I start trying on clothes–a short skirt, a stretchy top. “You see how you’re doing that?” Kurland asks. Without even thinking, I’ve begun standing up straighter with my chest stuck out. “It looks good,” he says. “I’m getting used to it. It’s working.” When I put on a navy blue turtleneck, he gasps. “I’d be hard-pressed to know that wasn’t you in there,” he says.
Now that I’m in there, Kurland reminds me, I’ve got to sell it. He recommends high heels, to shift my weight forward. “You want to exude the confidence that you think big, breasted women have,” he says. “You don’t want people looking at you because you’re feeling uncomfortable. You have to drop that and walk through the day like this is really you.”
I’m taking this in when he tells me to look at the floor. “You can’t see your feet,” he says triumphantly. Fields laughs. To be seen beneath my breasts, she estimates, “your feet would have to be size 18.”
I CALL THEM “THE GIRLS.” THE GENERIC NICKNAME works on early on while I’m getting accustomed to having my breast precede me. But as I get to know them, I decide that the girls need no names. They are separate entities with their own identities used to commanding attention, not paying it.
“Nice rack,” says a drag queen named Kiki, who I meet on my firs evening out. His own breasts are an ingenious contraption consisting of two condoms, filled to near-bursting with birdseed and then knotted together so they hang around his neck. He’s curious about my girls, so I invite him to touch them. Kiki says the girls are a little hard but but have credible bounce.

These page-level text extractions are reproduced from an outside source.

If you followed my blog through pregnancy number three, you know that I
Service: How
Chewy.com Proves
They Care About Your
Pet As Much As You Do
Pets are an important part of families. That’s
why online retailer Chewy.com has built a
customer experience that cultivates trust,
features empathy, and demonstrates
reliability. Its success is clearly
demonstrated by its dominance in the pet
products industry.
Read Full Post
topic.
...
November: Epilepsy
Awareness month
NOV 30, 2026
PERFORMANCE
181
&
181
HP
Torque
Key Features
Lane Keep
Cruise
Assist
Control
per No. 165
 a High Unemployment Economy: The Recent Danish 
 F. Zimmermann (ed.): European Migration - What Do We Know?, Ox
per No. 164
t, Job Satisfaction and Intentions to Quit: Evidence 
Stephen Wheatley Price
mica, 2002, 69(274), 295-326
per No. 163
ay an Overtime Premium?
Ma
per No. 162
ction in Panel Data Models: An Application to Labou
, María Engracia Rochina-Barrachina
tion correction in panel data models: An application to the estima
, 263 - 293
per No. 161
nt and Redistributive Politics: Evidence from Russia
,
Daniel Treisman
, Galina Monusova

That first night the girls move, but I don’t. At least not the way a bombshell would. “Imagine yourself as a string of pearls,” says my friend Scott, who has worn women’s clothing himself. It’s not just about the headlights, he tells me. It’s about the head. “Think pink,” he says, pushing my shoulders back and urging me to relax. “Think soft.” After watching Kiki perform at the Atlas on Wilshire Boulevard, I consider naming the girls after his lounge act, Kiki & Herb. But I hold off.

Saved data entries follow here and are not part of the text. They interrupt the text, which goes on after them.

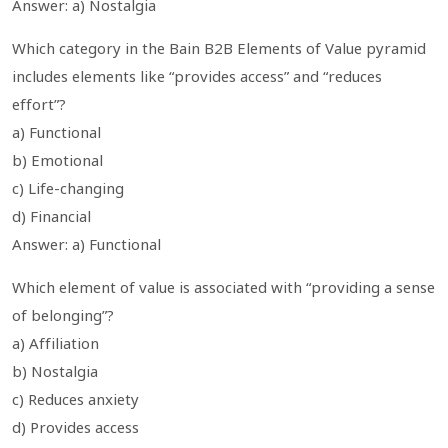
Answer: a) Nostalgia
Which category in the Bain B2B Elements of Value pyramid
includes elements like “provides access” and “reduces
effort”?
a) Functional
b) Emotional
c) Life-changing
d) Financial
Answer: a) Functional
Which element of value is associated with “providing a sense
of belonging”?
a) Affiliation
b) Nostalgia
c) Reduces anxiety
d) Provides access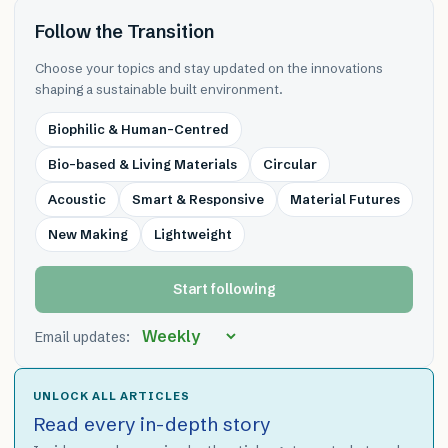
Follow the Transition
Choose your topics and stay updated on the innovations
shaping a sustainable built environment.
Biophilic & Human-Centred
Bio-based & Living Materials
Circular
Acoustic
Smart & Responsive
Material Futures
New Making
Lightweight
Start following
Email updates:
UNLOCK ALL ARTICLES
Read every in-depth story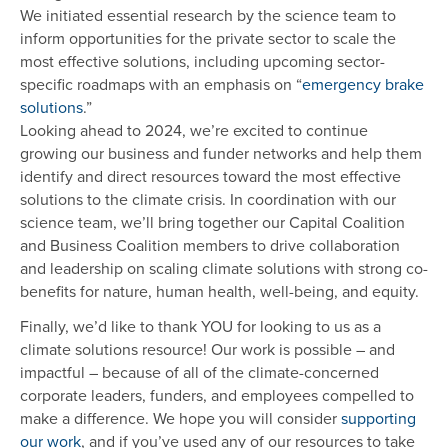
We initiated essential research by the science team to
inform opportunities for the private sector to scale the
most effective solutions, including upcoming sector-
specific roadmaps with an emphasis on “
emergency brake
solutions
.”
Looking ahead to 2024, we’re excited to continue
growing our business and funder networks and help them
identify and direct resources toward the most effective
solutions to the climate crisis. In coordination with our
science team, we’ll bring together our Capital Coalition
and Business Coalition members to drive collaboration
and leadership on scaling climate solutions with strong co-
benefits for nature, human health, well-being, and equity.
Finally, we’d like to thank YOU for looking to us as a
climate solutions resource! Our work is possible – and
impactful – because of all of the climate-concerned
corporate leaders, funders, and employees compelled to
make a difference. We hope you will consider
supporting
our work
, and if you’ve used any of our resources to take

The next day I study “A Few Words About Breasts”–a list of more than 300 synonyms, from “angel cakes” to “zingers,” that Playboy published in 1986. There are some humdingers on the list: “humdingers,” for one. I try a few of these on, but decide that I can’t in good conscience refer to anything attached to my body as “sweater meat.” I seek inspiration elsewhere, rereading Nora Ephron’s famous 1970s Esquire article about being flat as a board. I watch topless women discuss their chests in HBO’s 1996 documentary Breasts. I sign on to a Web site called ImplantForum.com. I wade through a 352-page treatise, A History of the Breast.
Then I remember a famous Hollywood snapshot taken at Romanoff’s, the swank Beverly Hills restaurant, in 1958. When I dig up a copy, it’s just as I recall it. Jayne Mansfield is on the right in a tight white slip of a dress that serves up her nearly naked breasts like a couple of ripe papayas. Sophia Loren–no pancake herself–is on the left. She wears something revealing and black, but it’s her eyes, not her outfit, that get you. She’s looking down and to the side, sneaking a peek at Mansfield’s decolletage.
I’ve always loved this picture. It’s a stolen moment that would have been lost forever had the photographer not opened his shutter precisely when he did. It is also a reminder that men do not have a monopoly on scrutinizing the female form. My search is over. I look down at my impostors and pay homage to the real thing. Hello, Sophia and Jayne.
WHEN I’M SPORTING MY 38DS SOME WOMEN LOOK ENVIous. Some skewer me with disdain–the kind they reserve for a brainwashed sister who willingly suffered to fulfill a male fantasy. Women look, but they don’t ogle. Ogling–that boldly desirous, aggressive way of seeing–is primarily the domain of men.
To the extent I’ve been ogled in the past, it has never been site-specific. I’m tall–five feet ten inches–and in heels I sometimes get noticed. But never have I experienced the breast-focused eyeballing that Sophia and Jayne invite.